■ **ACTION ITEM**
For the material that follows, state how many lines contain the word "kiến", and add nothing.

■ **SOURCE DATA**
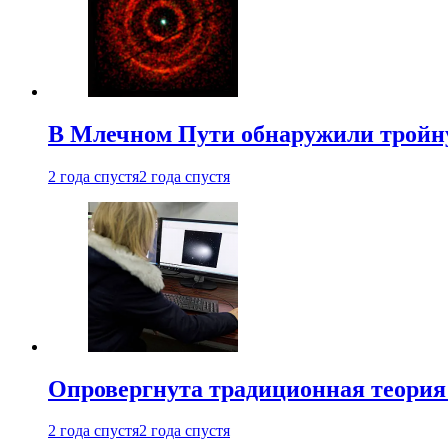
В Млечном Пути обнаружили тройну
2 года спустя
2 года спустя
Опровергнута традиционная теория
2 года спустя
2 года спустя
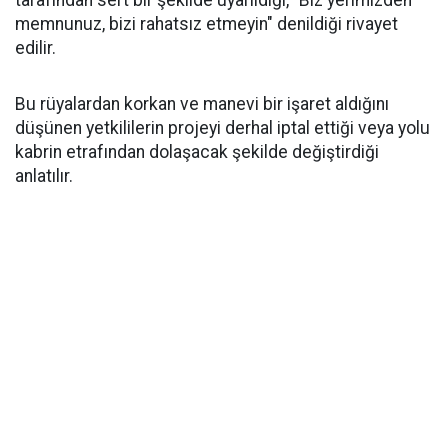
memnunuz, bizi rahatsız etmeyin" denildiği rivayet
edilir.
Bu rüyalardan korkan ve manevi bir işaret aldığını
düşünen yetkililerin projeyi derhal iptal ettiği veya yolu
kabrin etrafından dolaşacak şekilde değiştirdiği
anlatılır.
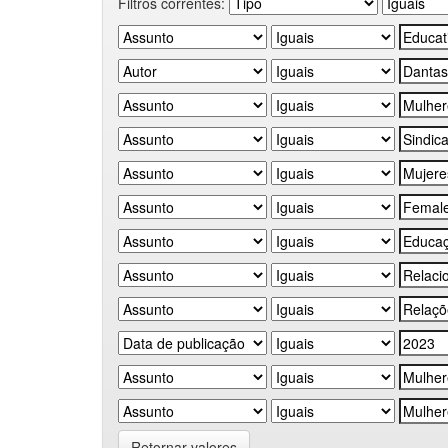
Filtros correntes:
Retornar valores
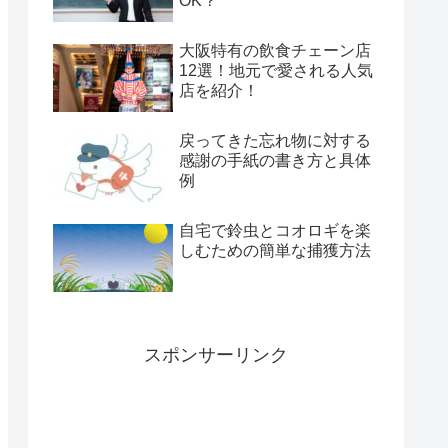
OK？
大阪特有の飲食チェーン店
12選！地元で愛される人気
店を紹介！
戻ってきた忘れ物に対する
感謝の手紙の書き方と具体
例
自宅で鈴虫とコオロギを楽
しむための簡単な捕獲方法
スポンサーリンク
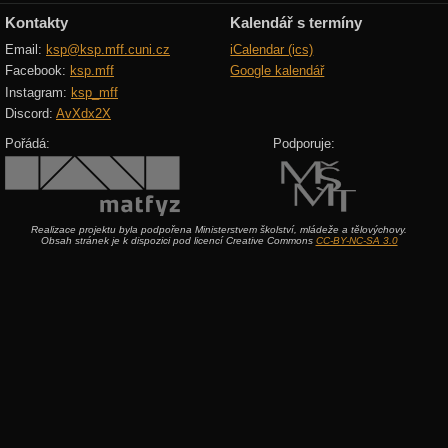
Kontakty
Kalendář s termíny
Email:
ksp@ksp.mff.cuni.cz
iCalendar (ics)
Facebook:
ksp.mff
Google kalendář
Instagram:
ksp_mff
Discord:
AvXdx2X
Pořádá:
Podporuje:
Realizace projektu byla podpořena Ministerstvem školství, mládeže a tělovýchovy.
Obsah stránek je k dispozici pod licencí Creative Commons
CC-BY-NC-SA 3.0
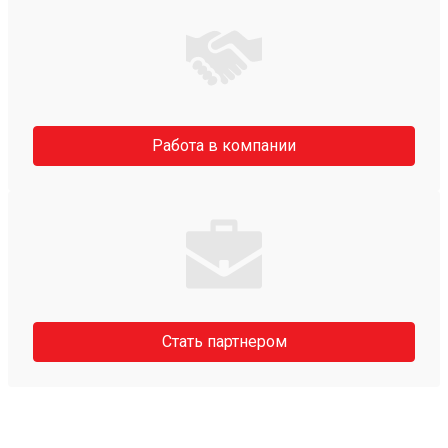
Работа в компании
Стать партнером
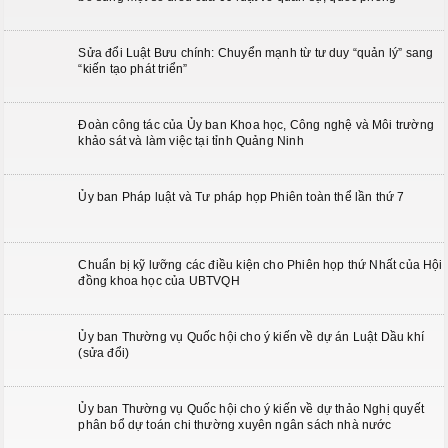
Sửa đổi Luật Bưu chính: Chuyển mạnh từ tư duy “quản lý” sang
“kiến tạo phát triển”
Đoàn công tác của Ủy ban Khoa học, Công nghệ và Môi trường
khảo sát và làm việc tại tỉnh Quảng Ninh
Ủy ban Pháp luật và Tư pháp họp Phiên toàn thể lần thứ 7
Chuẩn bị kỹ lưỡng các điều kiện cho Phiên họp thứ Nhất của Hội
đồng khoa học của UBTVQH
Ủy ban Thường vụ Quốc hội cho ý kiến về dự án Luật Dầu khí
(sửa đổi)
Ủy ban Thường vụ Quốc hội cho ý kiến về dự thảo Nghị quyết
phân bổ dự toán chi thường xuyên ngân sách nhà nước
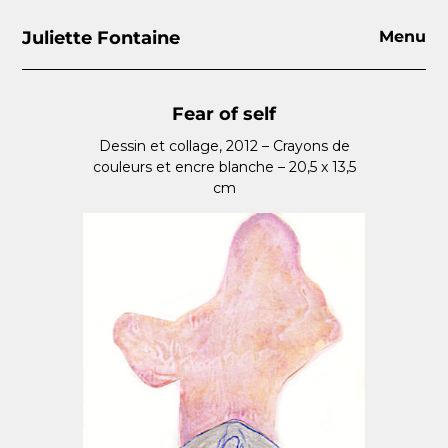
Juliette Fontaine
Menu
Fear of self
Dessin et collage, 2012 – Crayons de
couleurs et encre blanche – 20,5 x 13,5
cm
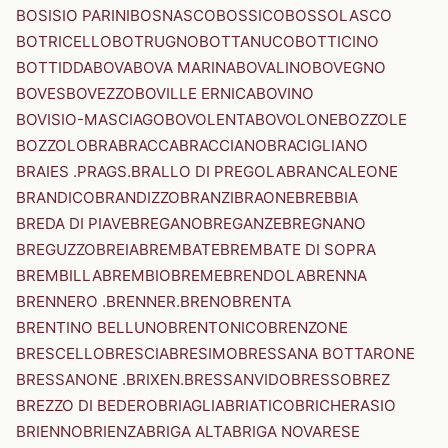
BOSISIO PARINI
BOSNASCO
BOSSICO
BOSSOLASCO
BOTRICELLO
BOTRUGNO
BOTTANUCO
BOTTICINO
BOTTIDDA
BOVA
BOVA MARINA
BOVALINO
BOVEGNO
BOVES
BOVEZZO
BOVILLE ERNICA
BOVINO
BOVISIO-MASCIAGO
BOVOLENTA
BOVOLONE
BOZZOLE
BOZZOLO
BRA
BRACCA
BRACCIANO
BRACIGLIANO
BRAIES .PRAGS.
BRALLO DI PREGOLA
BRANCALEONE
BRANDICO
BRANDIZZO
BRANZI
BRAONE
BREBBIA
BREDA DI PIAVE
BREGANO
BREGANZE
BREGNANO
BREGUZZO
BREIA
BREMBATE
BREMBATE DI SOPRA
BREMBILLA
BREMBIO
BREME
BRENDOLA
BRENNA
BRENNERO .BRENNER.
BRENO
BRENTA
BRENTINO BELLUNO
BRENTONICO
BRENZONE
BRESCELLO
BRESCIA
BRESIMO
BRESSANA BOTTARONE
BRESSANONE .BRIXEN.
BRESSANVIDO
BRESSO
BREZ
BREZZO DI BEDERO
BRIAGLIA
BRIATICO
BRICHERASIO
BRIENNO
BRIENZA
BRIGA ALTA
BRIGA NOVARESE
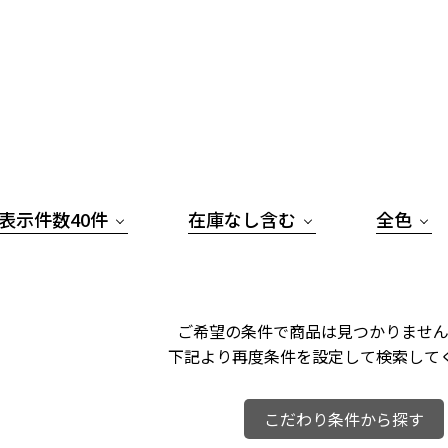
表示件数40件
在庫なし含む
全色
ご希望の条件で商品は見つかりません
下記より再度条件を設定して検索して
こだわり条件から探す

* * *

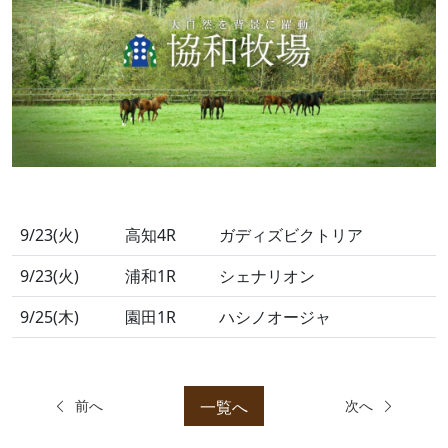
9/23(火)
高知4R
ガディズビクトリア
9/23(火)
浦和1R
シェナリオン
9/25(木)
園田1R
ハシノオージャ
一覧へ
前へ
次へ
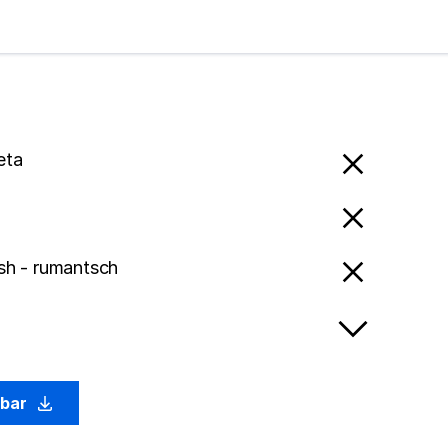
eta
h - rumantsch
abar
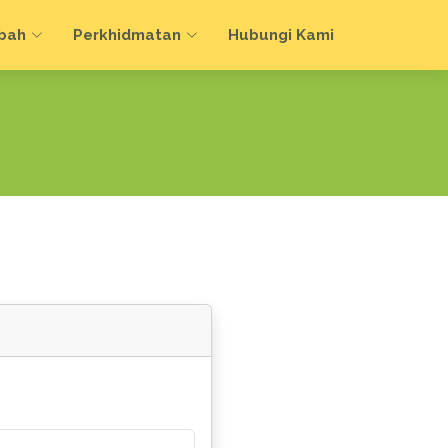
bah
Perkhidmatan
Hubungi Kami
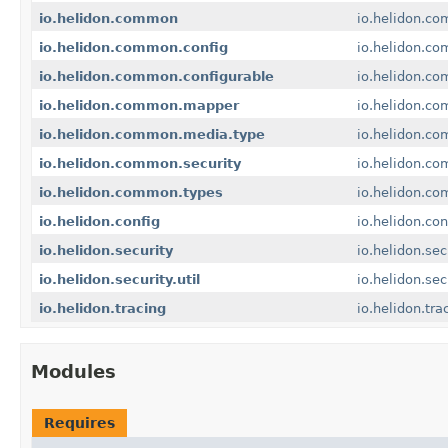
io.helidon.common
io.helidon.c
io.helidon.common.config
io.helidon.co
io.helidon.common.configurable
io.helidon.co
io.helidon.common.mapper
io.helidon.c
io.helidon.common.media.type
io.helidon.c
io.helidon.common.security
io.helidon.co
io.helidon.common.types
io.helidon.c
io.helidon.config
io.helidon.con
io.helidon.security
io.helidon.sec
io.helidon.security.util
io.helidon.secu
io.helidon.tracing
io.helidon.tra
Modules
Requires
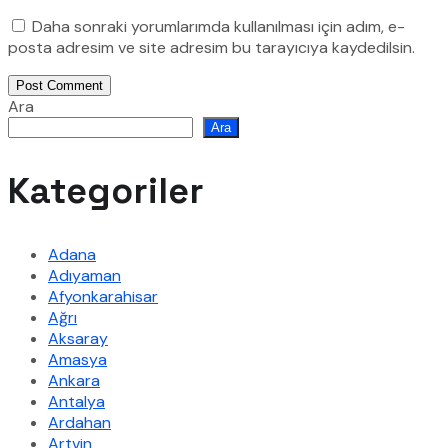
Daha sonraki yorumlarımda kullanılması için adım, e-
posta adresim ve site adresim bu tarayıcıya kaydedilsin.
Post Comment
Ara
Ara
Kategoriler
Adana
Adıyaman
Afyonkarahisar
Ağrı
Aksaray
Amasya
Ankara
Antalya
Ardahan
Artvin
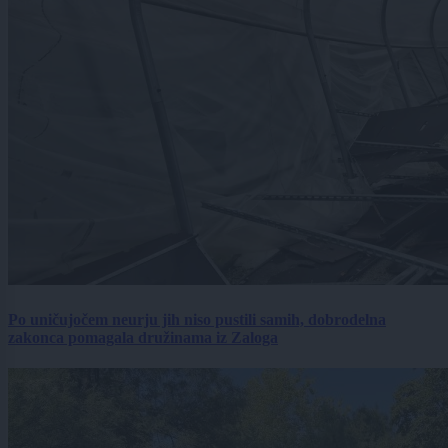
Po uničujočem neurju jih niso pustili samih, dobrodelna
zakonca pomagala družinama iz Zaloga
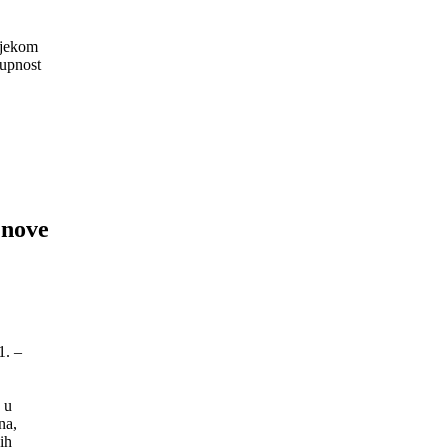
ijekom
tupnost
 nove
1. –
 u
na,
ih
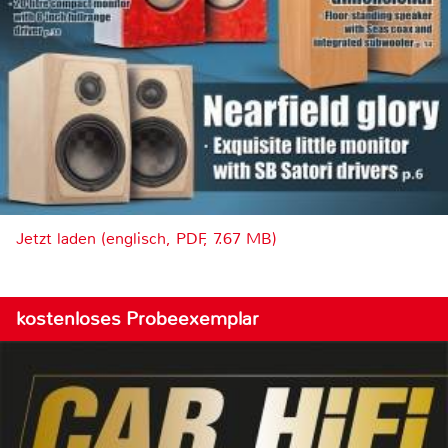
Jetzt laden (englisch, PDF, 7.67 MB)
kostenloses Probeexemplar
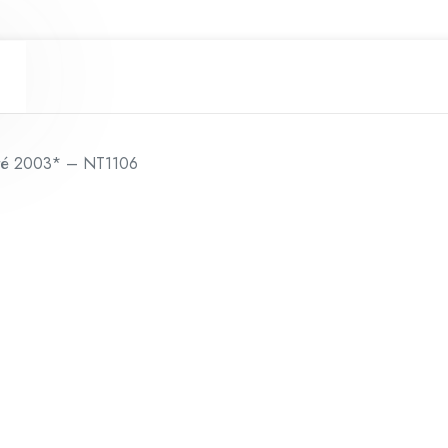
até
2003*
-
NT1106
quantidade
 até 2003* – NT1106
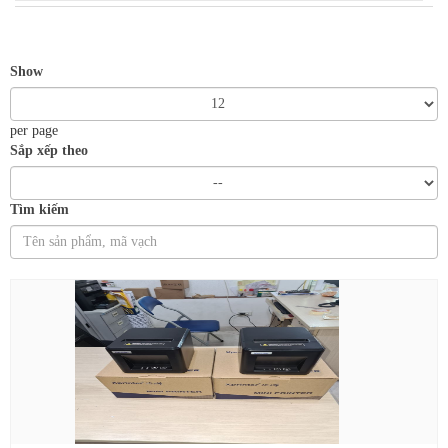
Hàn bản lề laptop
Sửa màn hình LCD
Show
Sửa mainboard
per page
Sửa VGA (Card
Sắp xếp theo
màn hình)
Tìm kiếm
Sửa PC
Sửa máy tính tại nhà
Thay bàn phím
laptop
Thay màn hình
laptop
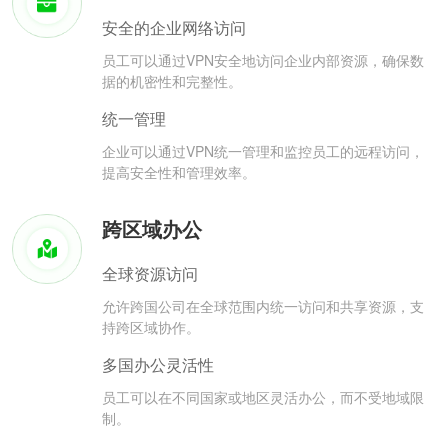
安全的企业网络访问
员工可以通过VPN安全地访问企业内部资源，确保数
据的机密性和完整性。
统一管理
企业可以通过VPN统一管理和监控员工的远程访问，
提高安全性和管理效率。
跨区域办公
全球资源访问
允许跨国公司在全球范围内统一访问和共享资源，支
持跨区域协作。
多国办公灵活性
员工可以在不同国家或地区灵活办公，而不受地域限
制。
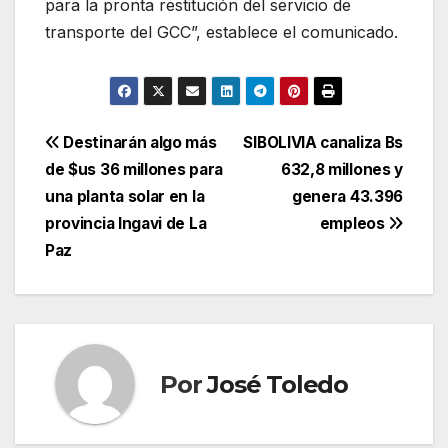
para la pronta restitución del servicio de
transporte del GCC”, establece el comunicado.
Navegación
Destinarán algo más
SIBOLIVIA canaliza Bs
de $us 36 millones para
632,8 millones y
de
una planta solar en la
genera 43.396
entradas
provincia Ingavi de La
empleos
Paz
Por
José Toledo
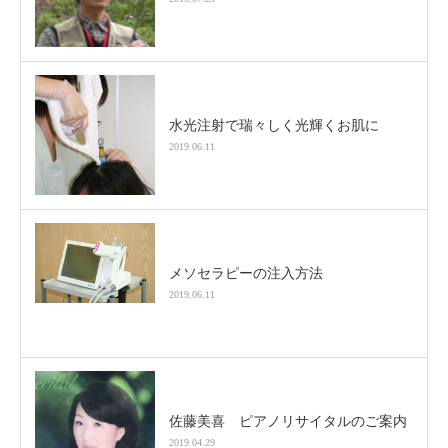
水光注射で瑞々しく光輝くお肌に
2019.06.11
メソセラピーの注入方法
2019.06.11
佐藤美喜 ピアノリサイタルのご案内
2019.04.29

■ **EXERCISE ANSWER**
3